Ho percorso una via crucis di ristoranti senza luce, tra le reliquie di plateatici abbandonati, bar senza vita, trattorie senza profumi. Quando i sipari d’acciaio calano anche sulle vetrine dei negozi, a presidiare ogni via restano solo le insegne dei fast food dove lavorano umani con la vita altrove, assuefatti all’olezzo di fritto, che presto saranno avvicendati da servitori robot. Ho scansato a fatica i velocipedi in contromano, spinti da marsupiali dorsali che portano la sbobba, miscelata dai salti sul pavé, nelle case illuminate da lampadine bianche e schermi fluorescenti.

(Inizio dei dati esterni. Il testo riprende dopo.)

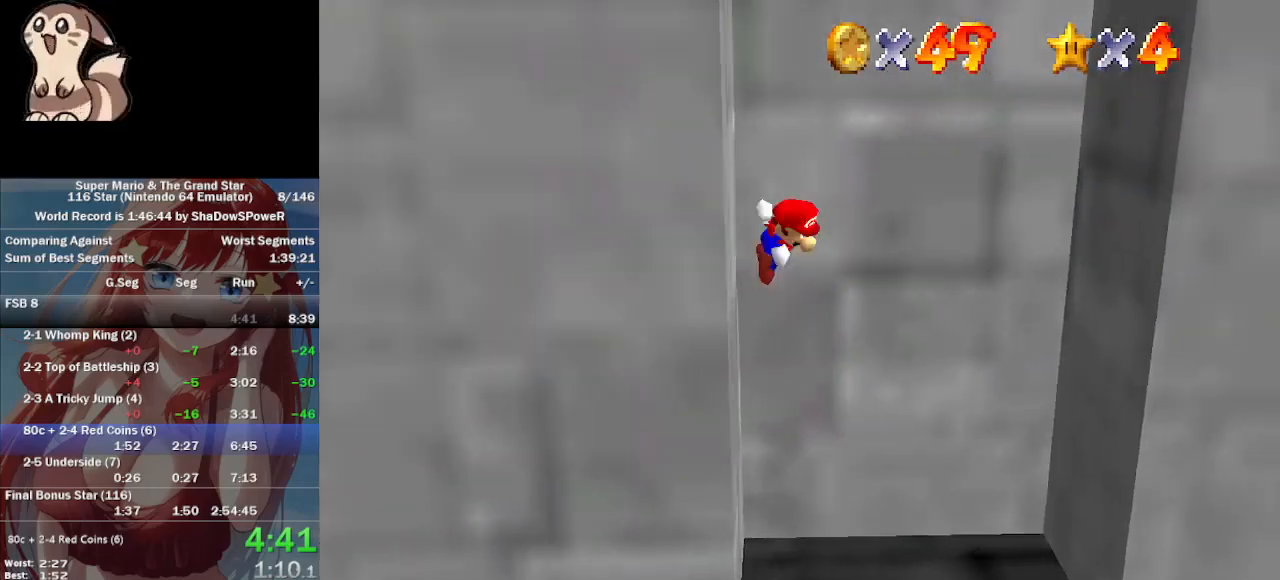
{"dt_ms": 500, "buttons": [], "left_stick": "right", "events": []}
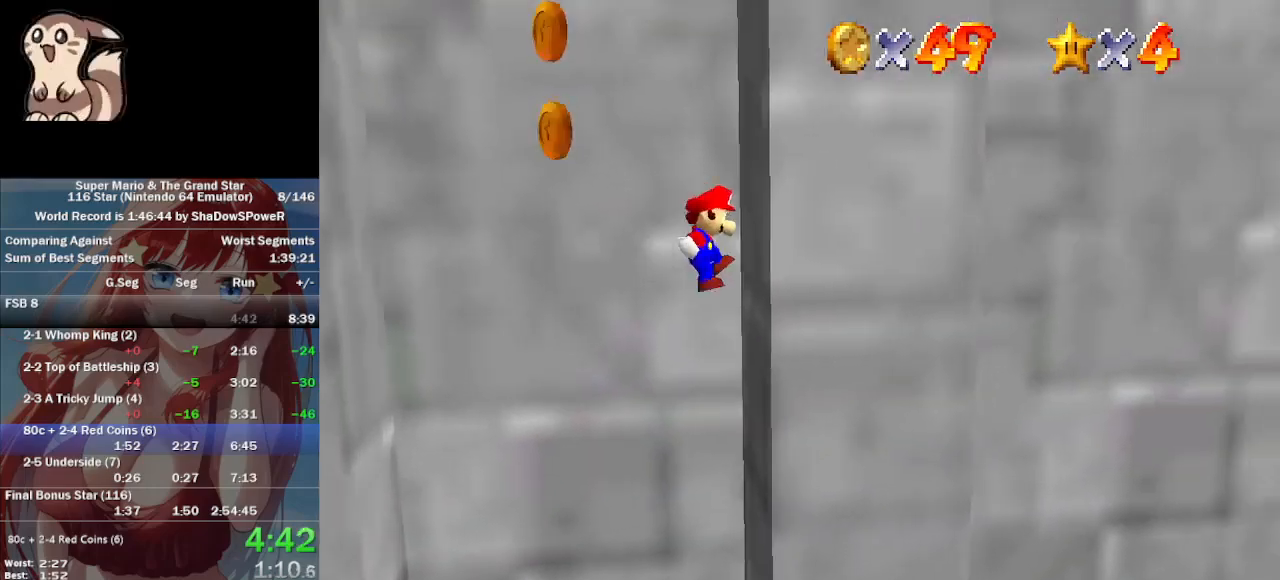
{"dt_ms": 500, "buttons": [], "left_stick": "left", "events": [[67, "left_stick", "left"]]}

La pandemia ha strappato il velo della caverna e ha mostrato la nudità dei nostri centri storici, ricettacoli disumani di cibi globalizzati, che si alternano a marchi di abbigliamento altrettanto impersonali. La distopia gastronomica da metropoli nordamericana sta inculcando la convinzione che l’esperienza di ambiente, servizio e convivio sia secondaria alla ricetta. Così la spunterà alla fine il cibo finto dalle mistificate ascendenze etniche, basta che sia nuovo e caldo.
Anche nell’interesse dei professionisti della tavola, che si accorgeranno troppo tardi che stanno facendo il gioco del diavolo, gli unici atti di resistenza possibili per l’anno nuovo, saranno cucinare a casa qualcosa di vero e rinunciare all’asporto, aspettando di poter tornare al ristorante dove l’emozione è frutto di persone e non di piatti.